Au moins quatorze personnes ont été tuées en l’espace de cinq jours suite aux conflits qui minent les relations entre les communautés dans plusieurs villages de la chefferie de Bwito dans le Ruthsuru (Nord-Kivu), indiquent des sources de la société civile de Rutshuru,

Ces sources  renseignent que mercredi 11 octobre dans la matinée, cinq personnes ont été tuées au cours d’une attaque attribuée aux miliciens Maï-Maï du NDC/Rénové, dans le village Kabirangiriro, situé dans le groupement Kihondo à Ruthsuru.

L’attaque visait les miliciens Maï-Maï Nyatura et ce sont leurs dépendants qui ont péri.  

Dans la nuit de mardi à mercredi 11 octobre au moins neuf personnes ont été tuées respectivement dans les villages Butsiri et Mirangi, situés dans le groupement de Kanyabayonga. Parmi les victimes, deux femmes et un enfant. Le président du Baraza la Wazee à Bwalanda attribue ces derniers homicides aux miliciens Maï-Maï Mazembe, soulignant que ces différentes attaques interviennent dans un contexte de tensions entre les différentes communautés de Bwito.

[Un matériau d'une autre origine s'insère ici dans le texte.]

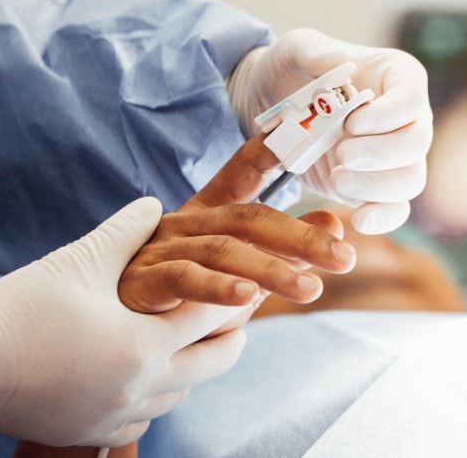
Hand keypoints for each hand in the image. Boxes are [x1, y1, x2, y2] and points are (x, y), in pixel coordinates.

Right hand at [0, 198, 246, 446]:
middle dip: (230, 334)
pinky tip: (142, 375)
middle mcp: (142, 387)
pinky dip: (154, 394)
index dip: (239, 293)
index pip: (216, 316)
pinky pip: (145, 418)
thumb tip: (154, 206)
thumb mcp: (79, 260)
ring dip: (192, 364)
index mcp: (146, 344)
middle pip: (216, 362)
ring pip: (183, 392)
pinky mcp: (91, 432)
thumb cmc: (22, 309)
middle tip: (233, 312)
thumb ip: (126, 231)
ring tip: (187, 338)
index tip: (256, 280)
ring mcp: (118, 415)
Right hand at [118, 132, 353, 316]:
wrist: (122, 340)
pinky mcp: (142, 281)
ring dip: (271, 270)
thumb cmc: (185, 302)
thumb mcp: (244, 273)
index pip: (242, 172)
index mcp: (209, 214)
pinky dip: (217, 288)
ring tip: (311, 290)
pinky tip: (248, 298)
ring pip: (223, 250)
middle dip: (300, 238)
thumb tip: (335, 222)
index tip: (301, 125)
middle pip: (249, 218)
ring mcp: (162, 249)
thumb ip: (286, 248)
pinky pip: (183, 279)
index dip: (268, 148)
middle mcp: (186, 223)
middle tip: (345, 258)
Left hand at [229, 28, 431, 233]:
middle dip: (382, 154)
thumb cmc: (289, 70)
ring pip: (411, 179)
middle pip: (417, 142)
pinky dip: (383, 217)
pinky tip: (358, 219)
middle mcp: (406, 118)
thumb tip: (338, 61)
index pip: (411, 99)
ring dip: (378, 187)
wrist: (270, 106)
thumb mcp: (293, 49)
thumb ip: (313, 51)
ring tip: (337, 180)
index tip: (352, 122)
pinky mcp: (376, 186)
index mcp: (397, 77)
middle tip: (342, 156)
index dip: (389, 115)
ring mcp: (394, 155)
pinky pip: (396, 208)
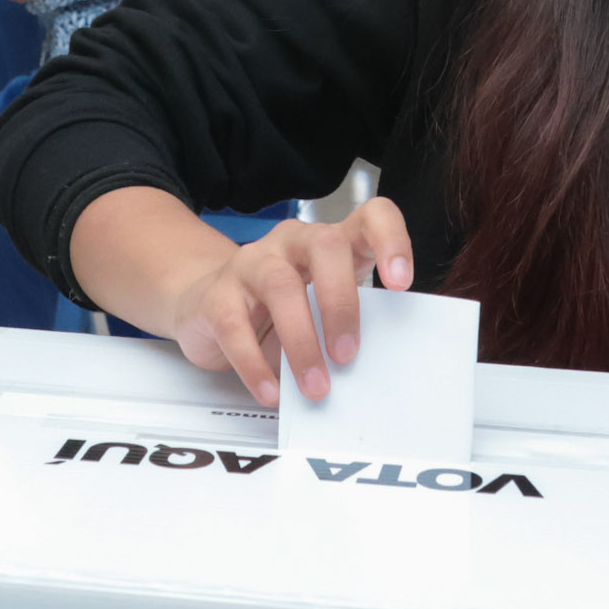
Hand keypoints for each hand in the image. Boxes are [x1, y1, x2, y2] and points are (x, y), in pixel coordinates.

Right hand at [160, 196, 414, 407]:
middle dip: (341, 301)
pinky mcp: (218, 293)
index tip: (401, 283)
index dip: (391, 241)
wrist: (207, 305)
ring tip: (316, 386)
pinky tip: (271, 391)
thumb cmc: (279, 310)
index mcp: (332, 242)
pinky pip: (236, 326)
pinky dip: (255, 365)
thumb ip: (347, 328)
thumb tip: (374, 378)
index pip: (371, 217)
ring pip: (281, 286)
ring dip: (302, 342)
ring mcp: (253, 261)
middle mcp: (294, 241)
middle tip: (348, 355)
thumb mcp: (321, 311)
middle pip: (326, 247)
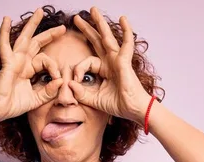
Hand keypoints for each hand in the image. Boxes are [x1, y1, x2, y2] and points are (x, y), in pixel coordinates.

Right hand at [0, 8, 65, 123]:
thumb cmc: (12, 105)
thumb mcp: (36, 100)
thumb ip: (48, 92)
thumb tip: (60, 81)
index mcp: (28, 70)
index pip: (45, 61)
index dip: (54, 67)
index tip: (58, 79)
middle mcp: (22, 62)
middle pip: (36, 43)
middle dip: (49, 34)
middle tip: (62, 28)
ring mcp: (14, 61)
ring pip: (25, 38)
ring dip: (33, 24)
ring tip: (40, 12)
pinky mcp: (7, 63)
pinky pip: (5, 45)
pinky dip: (4, 31)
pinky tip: (6, 19)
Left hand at [68, 7, 151, 124]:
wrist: (134, 110)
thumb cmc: (119, 105)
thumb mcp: (94, 100)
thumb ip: (81, 93)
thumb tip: (69, 83)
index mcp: (104, 70)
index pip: (86, 62)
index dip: (78, 70)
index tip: (74, 80)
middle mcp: (111, 62)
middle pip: (97, 41)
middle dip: (86, 29)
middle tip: (76, 18)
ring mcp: (118, 60)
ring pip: (107, 38)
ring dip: (100, 23)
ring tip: (93, 10)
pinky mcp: (124, 62)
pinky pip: (126, 43)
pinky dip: (126, 31)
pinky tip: (123, 18)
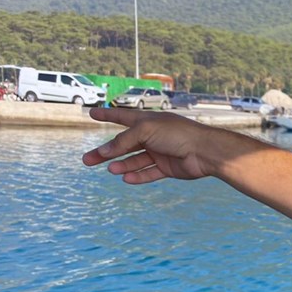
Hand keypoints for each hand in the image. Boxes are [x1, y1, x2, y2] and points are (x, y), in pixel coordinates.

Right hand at [82, 107, 216, 181]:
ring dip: (121, 165)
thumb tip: (104, 153)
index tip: (92, 113)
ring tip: (111, 170)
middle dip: (106, 152)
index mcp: (147, 121)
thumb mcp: (145, 131)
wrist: (204, 151)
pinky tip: (126, 178)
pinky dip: (138, 176)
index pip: (122, 116)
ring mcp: (160, 152)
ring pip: (135, 160)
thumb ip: (123, 142)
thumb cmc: (177, 134)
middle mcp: (153, 136)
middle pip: (123, 144)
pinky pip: (149, 173)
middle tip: (87, 160)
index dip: (107, 114)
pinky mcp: (168, 167)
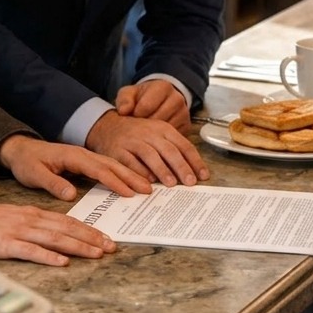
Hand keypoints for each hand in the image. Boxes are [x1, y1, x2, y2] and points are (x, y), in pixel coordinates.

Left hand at [0, 134, 151, 199]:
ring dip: (130, 175)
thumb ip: (52, 183)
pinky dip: (122, 173)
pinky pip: (107, 167)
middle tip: (148, 189)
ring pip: (113, 165)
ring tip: (146, 186)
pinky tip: (131, 182)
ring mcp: (85, 156)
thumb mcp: (34, 174)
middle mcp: (83, 154)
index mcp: (73, 156)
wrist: (21, 149)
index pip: (99, 169)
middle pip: (112, 165)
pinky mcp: (85, 161)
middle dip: (131, 177)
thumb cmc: (27, 162)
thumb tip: (71, 195)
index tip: (130, 193)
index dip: (115, 182)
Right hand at [0, 198, 115, 266]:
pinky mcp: (5, 244)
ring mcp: (18, 231)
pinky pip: (30, 250)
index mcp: (32, 214)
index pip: (67, 221)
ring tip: (96, 254)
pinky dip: (48, 256)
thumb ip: (33, 226)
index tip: (106, 239)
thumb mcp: (13, 219)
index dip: (88, 230)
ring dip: (78, 246)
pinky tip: (62, 262)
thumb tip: (55, 238)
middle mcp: (29, 220)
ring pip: (54, 238)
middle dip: (91, 238)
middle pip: (66, 229)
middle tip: (111, 247)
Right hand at [88, 108, 208, 187]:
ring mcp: (133, 141)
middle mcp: (149, 133)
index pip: (183, 145)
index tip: (203, 176)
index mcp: (163, 129)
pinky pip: (130, 162)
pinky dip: (140, 172)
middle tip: (190, 182)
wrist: (108, 127)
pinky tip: (148, 182)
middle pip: (169, 150)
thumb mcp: (158, 136)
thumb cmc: (139, 136)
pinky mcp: (118, 150)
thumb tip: (194, 172)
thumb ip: (174, 150)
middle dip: (181, 167)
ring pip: (150, 155)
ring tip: (172, 184)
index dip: (194, 161)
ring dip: (162, 170)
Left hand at [116, 79, 190, 132]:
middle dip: (144, 126)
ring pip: (165, 131)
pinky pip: (172, 139)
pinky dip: (161, 140)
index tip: (132, 116)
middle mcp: (177, 99)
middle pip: (157, 120)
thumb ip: (124, 100)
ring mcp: (184, 114)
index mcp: (163, 87)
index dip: (135, 114)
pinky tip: (154, 136)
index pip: (146, 106)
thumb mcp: (129, 93)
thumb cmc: (141, 97)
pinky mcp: (187, 127)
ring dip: (152, 135)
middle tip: (137, 126)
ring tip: (145, 131)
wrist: (159, 100)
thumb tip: (123, 111)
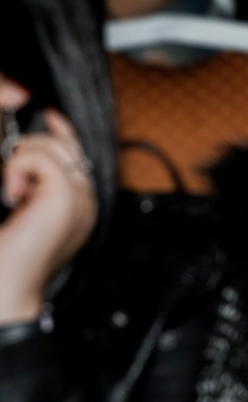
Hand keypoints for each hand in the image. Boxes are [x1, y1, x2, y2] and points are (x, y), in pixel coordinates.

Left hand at [0, 110, 97, 323]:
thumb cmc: (7, 252)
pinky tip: (12, 196)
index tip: (49, 117)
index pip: (77, 152)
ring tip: (11, 193)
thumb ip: (31, 177)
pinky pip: (40, 158)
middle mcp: (85, 199)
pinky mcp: (66, 196)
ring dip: (18, 162)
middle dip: (28, 150)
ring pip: (49, 147)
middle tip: (12, 184)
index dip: (62, 131)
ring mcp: (80, 197)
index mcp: (77, 204)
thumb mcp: (21, 204)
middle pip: (62, 144)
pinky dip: (16, 170)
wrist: (6, 284)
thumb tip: (35, 141)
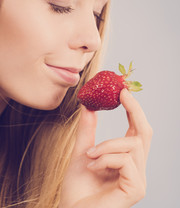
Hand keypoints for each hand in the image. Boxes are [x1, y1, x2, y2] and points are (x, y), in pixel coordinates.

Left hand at [59, 89, 152, 207]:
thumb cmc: (78, 186)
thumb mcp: (82, 151)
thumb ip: (87, 130)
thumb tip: (89, 107)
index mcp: (126, 158)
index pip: (136, 130)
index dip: (134, 110)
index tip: (124, 92)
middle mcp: (136, 167)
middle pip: (145, 133)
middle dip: (135, 110)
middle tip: (122, 94)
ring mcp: (138, 179)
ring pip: (132, 145)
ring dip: (106, 145)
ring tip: (90, 155)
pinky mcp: (136, 189)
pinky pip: (125, 160)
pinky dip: (106, 158)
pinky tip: (93, 168)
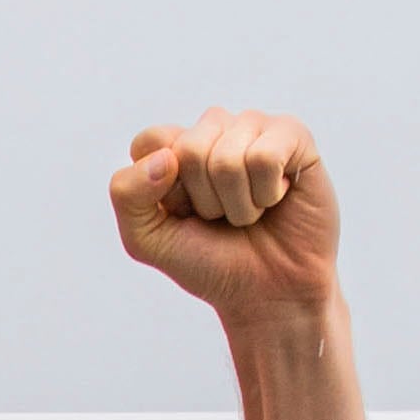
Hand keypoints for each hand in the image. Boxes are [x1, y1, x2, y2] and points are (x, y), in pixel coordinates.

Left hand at [110, 108, 339, 324]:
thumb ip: (127, 194)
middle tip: (222, 216)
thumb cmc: (207, 260)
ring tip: (249, 211)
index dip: (164, 190)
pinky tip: (276, 198)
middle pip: (188, 150)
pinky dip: (266, 193)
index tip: (182, 212)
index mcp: (172, 147)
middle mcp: (212, 129)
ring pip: (227, 158)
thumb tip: (165, 157)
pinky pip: (266, 156)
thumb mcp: (145, 238)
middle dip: (204, 200)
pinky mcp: (293, 136)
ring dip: (237, 203)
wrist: (267, 292)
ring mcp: (253, 128)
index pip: (151, 141)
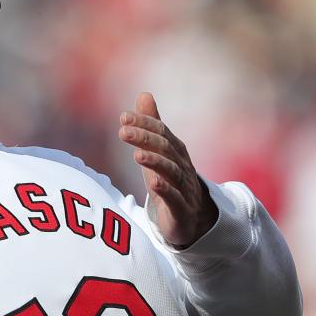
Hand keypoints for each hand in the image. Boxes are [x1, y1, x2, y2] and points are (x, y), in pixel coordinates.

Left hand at [118, 92, 216, 248]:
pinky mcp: (181, 211)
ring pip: (171, 172)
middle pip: (166, 149)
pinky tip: (153, 183)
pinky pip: (175, 199)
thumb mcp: (159, 153)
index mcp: (176, 152)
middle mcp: (182, 167)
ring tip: (137, 155)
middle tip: (123, 131)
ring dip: (154, 162)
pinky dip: (165, 190)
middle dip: (145, 139)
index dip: (144, 124)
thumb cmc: (170, 183)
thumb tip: (144, 95)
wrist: (192, 221)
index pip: (162, 133)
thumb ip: (152, 126)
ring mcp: (184, 189)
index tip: (123, 117)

Il affirme en outre que plusieurs villageois d’origine hutu quittent depuis lundi la région pour fuir l’insécurité alimentée selon eux par l’activisme des groupes armés qui sont pour la plupart des branches armées des communautés vivant dans ce secteur.

Il appelle le gouvernement à prendre des mesures urgentes, estimant que la situation sécuritaire à Bwito reste préoccupante et volatile.

«La situation s’empire dans la chefferie de Bwito en particulier dans le groupement Mutanda et le groupement de Kanyabayonga. Nous demandons au gouvernement provincial et national de demander à l’armée de protéger la population civile. Nous ne voulons pas l’histoire de l’année passée, où il y a un grand mouvement de la population civile et cette population est entrain de souffrir», a-t-il plaidé.

En 2016, de dizaines des civils avaient été tués dans des conflits entre les communautés Hutu, Nande et Hunde à Bwito. La réconciliation entre ces communautés avait été obtenue grâce à l’implication du gouvernement provincial, de la MONUSCO et du Baraza intercommunautaire.